I had been invited by Joshua Harnwell, a teacher there, who I had met in an earlier Board of Studies meeting, also about these ghastly new mathematics curricula proposed by ACARA, the national group entrusted with coming up with a syllabus for maths education around the country.

Knox Grammar is a lovely old-money private school set in the affluent suburbs of Sydney. There are a lot of such around, quite a difference from Canada where I grew up, where almost everyone except close friends of the Duke of Buckingham (or some such) just went to the nearest local high school, which was invariably a public school. Meaning it was free, and open to all who lived in the area. Although Australia prides itself on its egalitarianism, there is in some curious way quite a lot more class differentiation here than in Canada where I was raised, although perhaps I am just getting older and wiser to such things. In particular there are so many private schools in Oz that the public school system languishes a bit for funds, and there is an unhealthy divide educationally. Growing up where I did, my default view is that governments have an obligation to level the educational playing field as much as possible.

Not to say anything against Knox, a lovely school; and they put on a really fine lunch for us in a high-ceilinged glass-enclosed foyer, with a fine view of the spacious grounds. I had pleasant conversation with some high school heads over our salmon, talking about the merits of GeoGebra and other dynamic software packages.
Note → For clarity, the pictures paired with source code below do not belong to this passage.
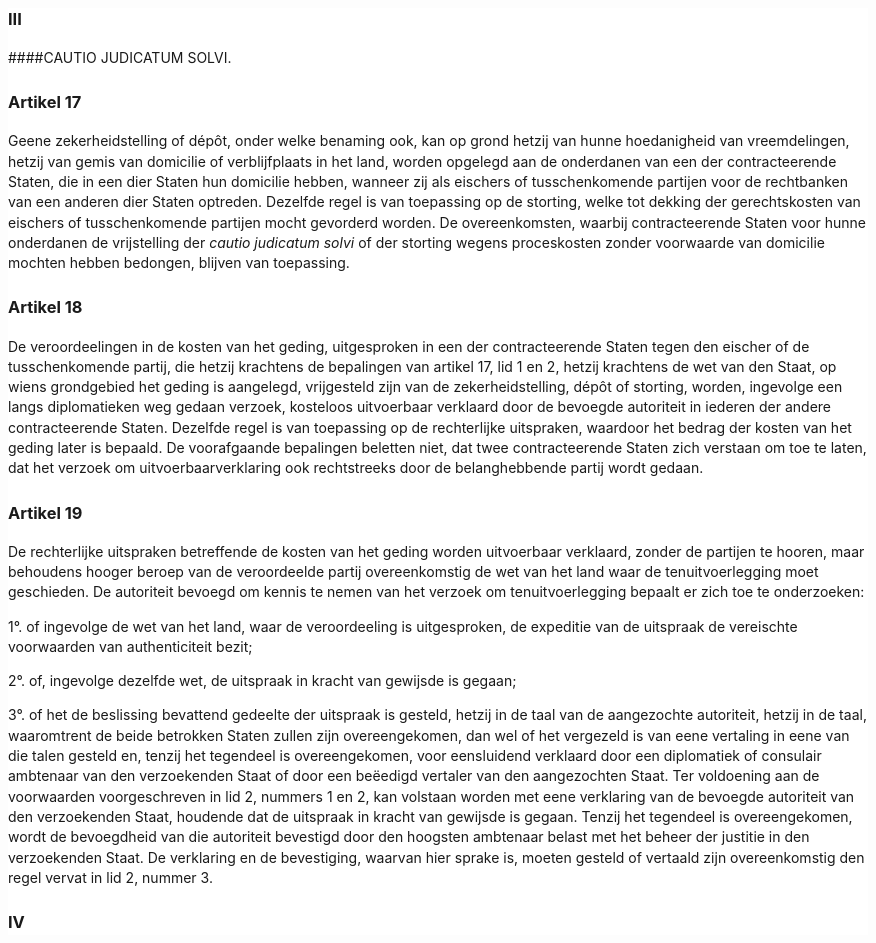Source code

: ### III  

####CAUTIO JUDICATUM SOLVI.

### Artikel  17  

Geene zekerheidstelling of dépôt, onder welke benaming ook, kan op grond hetzij van hunne hoedanigheid van vreemdelingen, hetzij van gemis van domicilie of verblijfplaats in het land, worden opgelegd aan de onderdanen van een der contracteerende Staten, die in een dier Staten hun domicilie hebben, wanneer zij als eischers of tusschenkomende partijen voor de rechtbanken van een anderen dier Staten optreden. Dezelfde regel is van toepassing op de storting, welke tot dekking der gerechtskosten van eischers of tusschenkomende partijen mocht gevorderd worden. De overeenkomsten, waarbij contracteerende Staten voor hunne onderdanen de vrijstelling der *cautio judicatum solvi* of der storting wegens proceskosten zonder voorwaarde van domicilie mochten hebben bedongen, blijven van toepassing.  

### Artikel  18  

De veroordeelingen in de kosten van het geding, uitgesproken in een der contracteerende Staten tegen den eischer of de tusschenkomende partij, die hetzij krachtens de bepalingen van artikel 17, lid 1 en 2, hetzij krachtens de wet van den Staat, op wiens grondgebied het geding is aangelegd, vrijgesteld zijn van de zekerheidstelling, dépôt of storting, worden, ingevolge een langs diplomatieken weg gedaan verzoek, kosteloos uitvoerbaar verklaard door de bevoegde autoriteit in iederen der andere contracteerende Staten. Dezelfde regel is van toepassing op de rechterlijke uitspraken, waardoor het bedrag der kosten van het geding later is bepaald. De voorafgaande bepalingen beletten niet, dat twee contracteerende Staten zich verstaan om toe te laten, dat het verzoek om uitvoerbaarverklaring ook rechtstreeks door de belanghebbende partij wordt gedaan.  

### Artikel  19  

De rechterlijke uitspraken betreffende de kosten van het geding worden uitvoerbaar verklaard, zonder de partijen te hooren, maar behoudens hooger beroep van de veroordeelde partij overeenkomstig de wet van het land waar de tenuitvoerlegging moet geschieden. De autoriteit bevoegd om kennis te nemen van het verzoek om tenuitvoerlegging bepaalt er zich toe te onderzoeken: 

1°. of ingevolge de wet van het land, waar de veroordeeling is uitgesproken, de expeditie van de uitspraak de vereischte voorwaarden van authenticiteit bezit;  

2°. of, ingevolge dezelfde wet, de uitspraak in kracht van gewijsde is gegaan;  

3°. of het de beslissing bevattend gedeelte der uitspraak is gesteld, hetzij in de taal van de aangezochte autoriteit, hetzij in de taal, waaromtrent de beide betrokken Staten zullen zijn overeengekomen, dan wel of het vergezeld is van eene vertaling in eene van die talen gesteld en, tenzij het tegendeel is overeengekomen, voor eensluidend verklaard door een diplomatiek of consulair ambtenaar van den verzoekenden Staat of door een beëedigd vertaler van den aangezochten Staat.   Ter voldoening aan de voorwaarden voorgeschreven in lid 2, nummers 1 en 2, kan volstaan worden met eene verklaring van de bevoegde autoriteit van den verzoekenden Staat, houdende dat de uitspraak in kracht van gewijsde is gegaan. Tenzij het tegendeel is overeengekomen, wordt de bevoegdheid van die autoriteit bevestigd door den hoogsten ambtenaar belast met het beheer der justitie in den verzoekenden Staat. De verklaring en de bevestiging, waarvan hier sprake is, moeten gesteld of vertaald zijn overeenkomstig den regel vervat in lid 2, nummer 3.  

### IV  

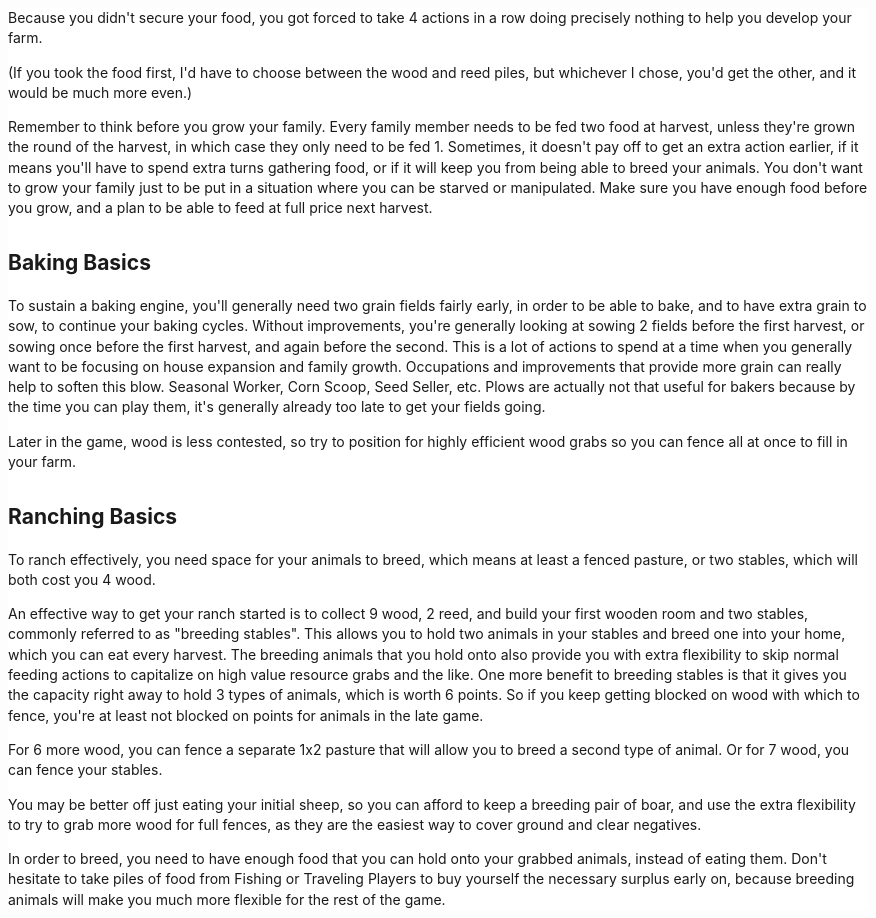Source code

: Because you didn't secure your food, you got forced to take 4 actions in a row doing precisely nothing to help you develop your farm.

(If you took the food first, I'd have to choose between the wood and reed piles, but whichever I chose, you'd get the other, and it would be much more even.)
</div>

Remember to think before you grow your family.  Every family member needs to be fed two food at harvest, unless they're grown the round of the harvest, in which case they only need to be fed 1.  Sometimes, it doesn't pay off to get an extra action earlier, if it means you'll have to spend extra turns gathering food, or if it will keep you from being able to breed your animals.  You don't want to grow your family just to be put in a situation where you can be starved or manipulated.  Make sure you have enough food before you grow, and a plan to be able to feed at full price next harvest.


## Baking Basics
To sustain a baking engine, you'll generally need two grain fields fairly early, in order to be able to bake, and to have extra grain to sow, to continue your baking cycles.  Without improvements, you're generally looking at sowing 2 fields before the first harvest, or sowing once before the first harvest, and again before the second.  This is a lot of actions to spend at a time when you generally want to be focusing on house expansion and family growth.  Occupations and improvements that provide more grain can really help to soften this blow.  Seasonal Worker, Corn Scoop, Seed Seller, etc.  Plows are actually not that useful for bakers because by the time you can play them, it's generally already too late to get your fields going.

Later in the game, wood is less contested, so try to position for highly efficient wood grabs so you can fence all at once to fill in your farm.


## Ranching Basics
To ranch effectively, you need space for your animals to breed, which means at least a fenced pasture, or two stables, which will both cost you 4 wood.  

An effective way to get your ranch started is to collect 9 wood, 2 reed, and build your first wooden room and two stables, commonly referred to as "breeding stables".  This allows you to hold two animals in your stables and breed one into your home, which you can eat every harvest.  The breeding animals that you hold onto also provide you with extra flexibility to skip normal feeding actions to capitalize on high value resource grabs and the like.  One more benefit to breeding stables is that it gives you the capacity right away to hold 3 types of animals, which is worth 6 points.  So if you keep getting blocked on wood with which to fence, you're at least not blocked on points for animals in the late game.

For 6 more wood, you can fence a separate 1x2 pasture that will allow you to breed a second type of animal.  Or for 7 wood, you can fence your stables.

You may be better off just eating your initial sheep, so you can afford to keep a breeding pair of boar, and use the extra flexibility to try to grab more wood for full fences, as they are the easiest way to cover ground and clear negatives.

In order to breed, you need to have enough food that you can hold onto your grabbed animals, instead of eating them.  Don't hesitate to take piles of food from Fishing or Traveling Players to buy yourself the necessary surplus early on, because breeding animals will make you much more flexible for the rest of the game.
After lunch I gave my talk, recorded for posterity since I had brought my trusty Sony video camera with me. So in case you weren’t there, and you are interested in the topics, which are quite important from my point of view, you can find the video and pdf of the talk at http://www.maths.unsw.edu.au/news/2012-08/national-curriculum-talk-norman-wildberger-knox-grammar.

One of the side points I made was that we need to rethink, or rather the media ought to rethink, the ranking system used to score the Olympics. Turns out that was related to some of the geometry I talked about, and maybe next time I’ll tell you about that.

In any case I enjoyed the opportunity to talk to high school teachers about something important; it feels good to get out of the ivory tower of academia every so often.